New Millennium, Tata Steel show Taconite is feasible

The new deepwater, multi-user iron ore dock under construction in Sept-les, Quebec, where New Millennium plans to send iron ore from the Taconite project in the Labrador Trough. Credit: New Millennium IronThe new deepwater, multi-user iron ore dock under construction in Sept-les, Quebec, where New Millennium plans to send iron ore from the Taconite project in the Labrador Trough. Credit: New Millennium Iron.

VANCOUVER — The Taconite project feasibility study is complete, which means that in four months project-owner New Millennium Iron (TSX: NML) should know whether joint-venture partner Tata Steel will turn the Labrador Trough iron-ore project into a long-life mine.

It is no small decision: capital costs to bring just one of the two huge deposits at Taconite into production total $7.8 billion, and its deal with New Millennium stipulates global steel giant Tata would have to provide most of the funding.

“Together New Millennium and Tata Steel have been suggesting to the market that they are entertaining the concept of bringing in a third development partner for the project to spread costs and risk, noting that discussions are underway with interested steelmakers,” Haywood Securities analyst Colin Healey said in a note. “We believe that both parties would agree to allow Tata to defer an investment decision pending identification and formalization of an agreement with a third partner for development.”

The Taconite project covers two large, near-surface iron ore deposits named LabMag and KéMag. New Millennium owns 100% of KéMag and 80% of LabMag. The Naskapi Nation of Kawawachikamach owns the other 20%.

The feasibility study assesses Taconite in three ways: developing just LabMag, developing only KéMag and developing the two deposits simultaneously. The simultaneous option is unlikely, simply because the capital requirement would be so high.

Instead it is likely Tata and New Millennium will start by developing LabMag, which has slightly lower capital costs and a longer mine life. LabMag would be developed as an open-pit mine and concentrator producing a slurry that would be pumped through a 600 km long ferroduct to a pellet plant.

The pellet plant would be located near a new deepwater dock facility in Sept-Îles, which is under construction. New Millennium has invested $38 million to reserve 15 million tonnes of annual capacity at the facility so far.

The operation would churn out 22 million tonnes of concentrate annually, which would be processed into 17 million tonnes of pellets and 6 million tonnes of pellet feed (additives increase the mass during the pelletizing process).

Of the pellets, 12 million tonnes would be low-silica blast furnace grade fluxed pellets, while the other 5 million tonnes would be direct reduction-grade pellets.

Capital requirements to get LabMag to production total $7.8 billion. For that investment the partners could produce a tonne of concentrate for $43.03 and a tonne of pellets for $52.22.

The study assumes these products could then be sold for US$90 per tonne of concentrate and US$116.61 to US$126.86 per tonne of pellets, depending on the type.

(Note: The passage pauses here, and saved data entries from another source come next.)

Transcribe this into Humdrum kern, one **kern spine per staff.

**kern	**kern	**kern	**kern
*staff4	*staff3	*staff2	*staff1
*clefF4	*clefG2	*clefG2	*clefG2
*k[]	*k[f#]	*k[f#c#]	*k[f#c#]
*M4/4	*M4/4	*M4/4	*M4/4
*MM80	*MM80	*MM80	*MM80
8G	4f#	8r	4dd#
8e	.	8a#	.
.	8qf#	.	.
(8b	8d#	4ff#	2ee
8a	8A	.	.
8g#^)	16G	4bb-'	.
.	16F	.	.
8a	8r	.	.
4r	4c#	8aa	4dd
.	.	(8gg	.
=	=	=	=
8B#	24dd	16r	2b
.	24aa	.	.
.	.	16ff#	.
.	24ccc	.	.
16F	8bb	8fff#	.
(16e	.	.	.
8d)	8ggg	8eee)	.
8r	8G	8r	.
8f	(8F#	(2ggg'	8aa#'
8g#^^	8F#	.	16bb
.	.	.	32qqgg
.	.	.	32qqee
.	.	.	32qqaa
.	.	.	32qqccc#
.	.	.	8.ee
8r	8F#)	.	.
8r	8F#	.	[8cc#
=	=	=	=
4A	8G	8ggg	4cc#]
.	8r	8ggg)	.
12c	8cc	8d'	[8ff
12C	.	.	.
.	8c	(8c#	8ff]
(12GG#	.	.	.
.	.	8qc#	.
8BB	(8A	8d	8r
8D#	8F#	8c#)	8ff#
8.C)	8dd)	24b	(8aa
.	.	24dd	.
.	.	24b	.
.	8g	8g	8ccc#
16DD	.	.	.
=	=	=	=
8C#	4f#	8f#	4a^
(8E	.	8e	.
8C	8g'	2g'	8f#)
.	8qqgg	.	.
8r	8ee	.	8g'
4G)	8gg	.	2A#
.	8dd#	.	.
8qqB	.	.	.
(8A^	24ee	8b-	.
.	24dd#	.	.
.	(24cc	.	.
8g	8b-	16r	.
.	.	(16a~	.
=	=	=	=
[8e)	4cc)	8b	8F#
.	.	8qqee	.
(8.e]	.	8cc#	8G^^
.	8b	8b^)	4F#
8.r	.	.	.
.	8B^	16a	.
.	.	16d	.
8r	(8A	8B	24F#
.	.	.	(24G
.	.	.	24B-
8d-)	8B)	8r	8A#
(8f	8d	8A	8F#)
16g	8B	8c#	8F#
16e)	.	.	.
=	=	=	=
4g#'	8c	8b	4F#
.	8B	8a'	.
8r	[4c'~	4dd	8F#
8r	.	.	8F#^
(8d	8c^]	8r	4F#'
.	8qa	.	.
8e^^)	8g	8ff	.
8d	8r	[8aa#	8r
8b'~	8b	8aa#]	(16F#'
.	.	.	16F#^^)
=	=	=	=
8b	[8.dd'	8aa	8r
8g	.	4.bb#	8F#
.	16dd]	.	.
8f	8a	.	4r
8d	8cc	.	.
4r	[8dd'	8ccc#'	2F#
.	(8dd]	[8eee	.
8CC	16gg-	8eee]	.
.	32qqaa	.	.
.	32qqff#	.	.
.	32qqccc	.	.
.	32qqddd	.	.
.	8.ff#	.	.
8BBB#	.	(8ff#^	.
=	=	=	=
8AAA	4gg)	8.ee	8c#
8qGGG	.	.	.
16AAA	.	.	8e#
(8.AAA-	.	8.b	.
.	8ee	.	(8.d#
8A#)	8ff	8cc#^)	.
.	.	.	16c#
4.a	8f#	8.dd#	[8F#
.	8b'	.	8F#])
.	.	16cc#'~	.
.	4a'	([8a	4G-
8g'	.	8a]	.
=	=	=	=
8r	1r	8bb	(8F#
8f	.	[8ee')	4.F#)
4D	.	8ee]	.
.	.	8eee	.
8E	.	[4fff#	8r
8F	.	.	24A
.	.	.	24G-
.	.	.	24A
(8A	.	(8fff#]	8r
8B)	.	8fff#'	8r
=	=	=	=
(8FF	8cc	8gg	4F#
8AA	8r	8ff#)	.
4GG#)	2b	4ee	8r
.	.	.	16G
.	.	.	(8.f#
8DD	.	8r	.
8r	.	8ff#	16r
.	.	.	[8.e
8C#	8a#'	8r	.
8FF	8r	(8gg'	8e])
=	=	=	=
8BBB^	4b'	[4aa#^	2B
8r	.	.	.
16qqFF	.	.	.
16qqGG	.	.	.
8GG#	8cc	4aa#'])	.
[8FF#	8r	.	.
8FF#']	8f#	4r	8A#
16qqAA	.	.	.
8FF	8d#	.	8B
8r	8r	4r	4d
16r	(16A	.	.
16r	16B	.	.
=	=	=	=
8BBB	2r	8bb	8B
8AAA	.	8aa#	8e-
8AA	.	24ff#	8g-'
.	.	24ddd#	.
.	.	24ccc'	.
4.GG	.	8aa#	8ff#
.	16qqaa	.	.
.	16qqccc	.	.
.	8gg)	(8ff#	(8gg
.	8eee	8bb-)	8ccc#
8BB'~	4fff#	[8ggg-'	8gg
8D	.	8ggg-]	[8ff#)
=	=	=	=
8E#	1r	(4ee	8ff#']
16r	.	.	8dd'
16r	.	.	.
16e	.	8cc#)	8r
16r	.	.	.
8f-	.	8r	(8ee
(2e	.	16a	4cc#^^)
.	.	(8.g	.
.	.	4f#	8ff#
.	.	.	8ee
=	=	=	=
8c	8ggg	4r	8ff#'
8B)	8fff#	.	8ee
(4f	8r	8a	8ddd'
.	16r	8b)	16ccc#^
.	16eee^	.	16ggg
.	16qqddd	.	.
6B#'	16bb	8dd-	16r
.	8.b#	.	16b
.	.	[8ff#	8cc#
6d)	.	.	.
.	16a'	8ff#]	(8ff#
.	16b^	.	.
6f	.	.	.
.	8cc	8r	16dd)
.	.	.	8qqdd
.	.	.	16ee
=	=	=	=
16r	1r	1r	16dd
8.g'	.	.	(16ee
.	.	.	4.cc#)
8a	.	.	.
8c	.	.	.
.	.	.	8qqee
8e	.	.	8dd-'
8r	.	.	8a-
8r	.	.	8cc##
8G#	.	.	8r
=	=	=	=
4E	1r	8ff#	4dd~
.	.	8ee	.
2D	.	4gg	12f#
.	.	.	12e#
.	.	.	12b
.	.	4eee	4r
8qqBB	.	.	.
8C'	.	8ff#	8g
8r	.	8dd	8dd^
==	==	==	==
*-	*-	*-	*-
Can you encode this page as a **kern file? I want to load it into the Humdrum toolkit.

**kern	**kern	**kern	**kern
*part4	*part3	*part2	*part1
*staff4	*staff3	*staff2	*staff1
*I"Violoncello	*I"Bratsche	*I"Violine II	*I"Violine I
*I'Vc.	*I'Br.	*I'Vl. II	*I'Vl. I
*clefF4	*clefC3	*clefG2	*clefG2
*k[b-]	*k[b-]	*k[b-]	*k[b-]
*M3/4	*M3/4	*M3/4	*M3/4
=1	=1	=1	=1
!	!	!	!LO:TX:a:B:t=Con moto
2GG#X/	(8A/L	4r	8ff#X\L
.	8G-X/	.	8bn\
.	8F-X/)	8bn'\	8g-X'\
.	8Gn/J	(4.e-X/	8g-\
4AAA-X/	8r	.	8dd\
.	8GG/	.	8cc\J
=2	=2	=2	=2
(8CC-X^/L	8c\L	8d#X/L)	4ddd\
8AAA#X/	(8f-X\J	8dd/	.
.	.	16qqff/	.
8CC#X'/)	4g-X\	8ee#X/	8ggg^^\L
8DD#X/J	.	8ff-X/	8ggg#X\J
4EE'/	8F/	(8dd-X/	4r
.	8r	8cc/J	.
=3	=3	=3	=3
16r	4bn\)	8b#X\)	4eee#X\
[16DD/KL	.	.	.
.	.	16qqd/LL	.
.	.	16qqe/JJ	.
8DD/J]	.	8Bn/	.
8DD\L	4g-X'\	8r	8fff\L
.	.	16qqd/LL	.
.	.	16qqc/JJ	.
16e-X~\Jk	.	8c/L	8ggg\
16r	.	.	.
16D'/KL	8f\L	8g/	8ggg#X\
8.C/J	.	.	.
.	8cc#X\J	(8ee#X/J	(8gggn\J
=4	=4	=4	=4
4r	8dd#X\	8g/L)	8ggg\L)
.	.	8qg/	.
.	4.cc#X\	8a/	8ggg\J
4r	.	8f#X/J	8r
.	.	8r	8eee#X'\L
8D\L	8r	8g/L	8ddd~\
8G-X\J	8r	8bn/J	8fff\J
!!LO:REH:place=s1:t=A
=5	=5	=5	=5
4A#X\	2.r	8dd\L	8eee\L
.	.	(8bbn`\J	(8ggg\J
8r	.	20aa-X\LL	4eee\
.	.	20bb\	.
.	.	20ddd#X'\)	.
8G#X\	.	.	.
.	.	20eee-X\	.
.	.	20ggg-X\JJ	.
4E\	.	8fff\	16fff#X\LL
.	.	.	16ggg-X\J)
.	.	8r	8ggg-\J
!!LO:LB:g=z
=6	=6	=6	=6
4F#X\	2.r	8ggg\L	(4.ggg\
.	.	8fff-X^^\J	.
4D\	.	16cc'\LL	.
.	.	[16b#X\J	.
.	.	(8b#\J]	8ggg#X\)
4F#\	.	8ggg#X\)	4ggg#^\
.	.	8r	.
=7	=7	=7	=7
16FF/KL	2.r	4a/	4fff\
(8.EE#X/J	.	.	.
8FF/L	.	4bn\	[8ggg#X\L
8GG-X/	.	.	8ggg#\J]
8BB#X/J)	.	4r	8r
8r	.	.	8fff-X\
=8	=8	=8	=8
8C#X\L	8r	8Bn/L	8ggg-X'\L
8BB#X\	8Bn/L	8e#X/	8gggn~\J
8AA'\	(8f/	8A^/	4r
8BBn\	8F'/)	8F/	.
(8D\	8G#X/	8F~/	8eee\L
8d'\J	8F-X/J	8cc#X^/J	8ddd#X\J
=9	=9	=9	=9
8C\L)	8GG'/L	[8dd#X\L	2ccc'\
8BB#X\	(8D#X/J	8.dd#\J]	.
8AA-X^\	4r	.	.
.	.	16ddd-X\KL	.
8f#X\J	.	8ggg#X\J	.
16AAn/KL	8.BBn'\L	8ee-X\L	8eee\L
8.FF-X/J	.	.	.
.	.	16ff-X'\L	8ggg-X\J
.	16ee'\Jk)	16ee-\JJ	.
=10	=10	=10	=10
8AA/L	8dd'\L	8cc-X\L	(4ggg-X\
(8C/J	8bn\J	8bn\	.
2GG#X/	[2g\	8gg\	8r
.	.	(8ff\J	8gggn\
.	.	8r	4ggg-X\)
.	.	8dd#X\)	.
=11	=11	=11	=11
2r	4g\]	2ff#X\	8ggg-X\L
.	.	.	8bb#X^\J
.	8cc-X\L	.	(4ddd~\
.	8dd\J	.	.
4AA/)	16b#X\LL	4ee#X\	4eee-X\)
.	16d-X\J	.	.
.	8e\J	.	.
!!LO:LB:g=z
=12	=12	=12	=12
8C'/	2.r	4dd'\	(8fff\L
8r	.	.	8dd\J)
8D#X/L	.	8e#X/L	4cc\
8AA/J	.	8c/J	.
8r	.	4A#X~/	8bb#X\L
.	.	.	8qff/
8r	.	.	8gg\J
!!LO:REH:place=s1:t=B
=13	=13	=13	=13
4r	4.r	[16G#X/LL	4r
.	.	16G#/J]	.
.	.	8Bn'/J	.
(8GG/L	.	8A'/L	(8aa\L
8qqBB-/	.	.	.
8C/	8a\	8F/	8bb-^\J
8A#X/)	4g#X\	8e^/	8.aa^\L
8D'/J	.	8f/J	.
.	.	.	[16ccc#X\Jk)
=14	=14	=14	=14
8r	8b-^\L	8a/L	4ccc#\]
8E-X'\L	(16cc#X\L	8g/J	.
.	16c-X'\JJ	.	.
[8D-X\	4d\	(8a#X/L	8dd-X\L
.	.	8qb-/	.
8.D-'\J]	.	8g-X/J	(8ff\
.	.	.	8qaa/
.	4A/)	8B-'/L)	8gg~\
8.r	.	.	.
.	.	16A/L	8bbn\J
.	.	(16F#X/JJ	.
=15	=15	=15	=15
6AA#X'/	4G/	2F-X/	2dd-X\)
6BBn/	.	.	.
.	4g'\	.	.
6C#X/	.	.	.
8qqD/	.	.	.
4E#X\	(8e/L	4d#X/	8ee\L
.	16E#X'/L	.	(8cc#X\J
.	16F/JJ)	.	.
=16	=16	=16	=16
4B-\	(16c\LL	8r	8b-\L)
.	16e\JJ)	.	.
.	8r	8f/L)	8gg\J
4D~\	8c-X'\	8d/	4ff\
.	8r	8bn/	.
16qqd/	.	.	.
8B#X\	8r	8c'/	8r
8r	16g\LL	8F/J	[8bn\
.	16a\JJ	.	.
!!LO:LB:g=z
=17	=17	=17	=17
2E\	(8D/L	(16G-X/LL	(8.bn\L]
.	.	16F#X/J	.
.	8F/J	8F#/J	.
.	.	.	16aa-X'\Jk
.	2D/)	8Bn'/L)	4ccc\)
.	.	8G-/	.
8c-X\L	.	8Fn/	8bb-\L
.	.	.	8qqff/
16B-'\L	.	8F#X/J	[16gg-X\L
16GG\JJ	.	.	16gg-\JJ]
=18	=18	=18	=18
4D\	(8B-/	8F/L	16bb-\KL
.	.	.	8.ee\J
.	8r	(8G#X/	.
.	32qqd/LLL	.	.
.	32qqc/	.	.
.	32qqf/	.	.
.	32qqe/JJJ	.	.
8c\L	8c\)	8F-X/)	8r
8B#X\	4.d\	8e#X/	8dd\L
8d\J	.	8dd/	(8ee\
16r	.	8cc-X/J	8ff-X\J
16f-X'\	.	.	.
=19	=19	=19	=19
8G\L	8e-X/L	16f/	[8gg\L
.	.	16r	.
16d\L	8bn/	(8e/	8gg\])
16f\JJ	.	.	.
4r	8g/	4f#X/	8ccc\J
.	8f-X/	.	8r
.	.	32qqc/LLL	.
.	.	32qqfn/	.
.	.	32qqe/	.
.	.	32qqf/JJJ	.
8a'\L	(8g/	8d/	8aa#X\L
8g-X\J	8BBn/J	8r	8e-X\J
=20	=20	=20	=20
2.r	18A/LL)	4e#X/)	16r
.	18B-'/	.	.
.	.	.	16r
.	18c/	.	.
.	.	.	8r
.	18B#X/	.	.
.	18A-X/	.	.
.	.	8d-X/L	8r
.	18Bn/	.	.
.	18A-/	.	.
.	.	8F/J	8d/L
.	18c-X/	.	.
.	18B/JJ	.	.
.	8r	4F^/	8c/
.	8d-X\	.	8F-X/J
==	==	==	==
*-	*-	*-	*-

Using these prices and an 8% discount rate, the LabMag project carries a $2.9-billion after-tax net present value and should generate a 14.1% after-tax internal rate of return, enabling capital payback in 5.6 years.

The mine would operate for 39 years based on current reserves.

Reserves at LabMag total 3.4 billion proven and probable tonnes grading 29.8% iron.

KéMag offers 1.9 billion proven and probable tonnes averaging 31.3% iron.

New Millennium and Tata have not yet entered into the formal permitting process for Taconite, but the partners says discussions with the applicable governments indicate the project could proceed through a single streamlined environmental assessment instead of completing separate provincial and federal processes.

LabMag and KéMag are less than 100 km apart, but a provincial border runs between the deposits, placing LabMag in Newfoundland and Labrador and KéMag in Quebec. Both are close to the Quebec town of Schefferville.

New Millennium and Tata have another project near Schefferville: their direct-shipping ore (DSO) project, which started trial production last year. Tata owns 80% of DSO, while New Millennium owns the rest.

At DSO 25 deposits along a 50 km trend host enough high-grade resources to support a 15-year mine life.

For now the project is using mobile facilities to crush and screen ore before it is trucked to Sept-Îles. Soon, however, a processing plant and product load-out facility will be complete, as will a new rail line running to the port. The facility will produce 4.2 million tonnes of sinter and pellet feed annually.

On news of the feasibility study for Taconite, New Millennium’s share price gained 9¢ to close at 49¢. The company has a 52-week share price range of 40¢ to $1.05, and 180 million shares outstanding.

At the end of 2013 New Millennium had $35 million in its treasury, after recording a $7.7-million net loss.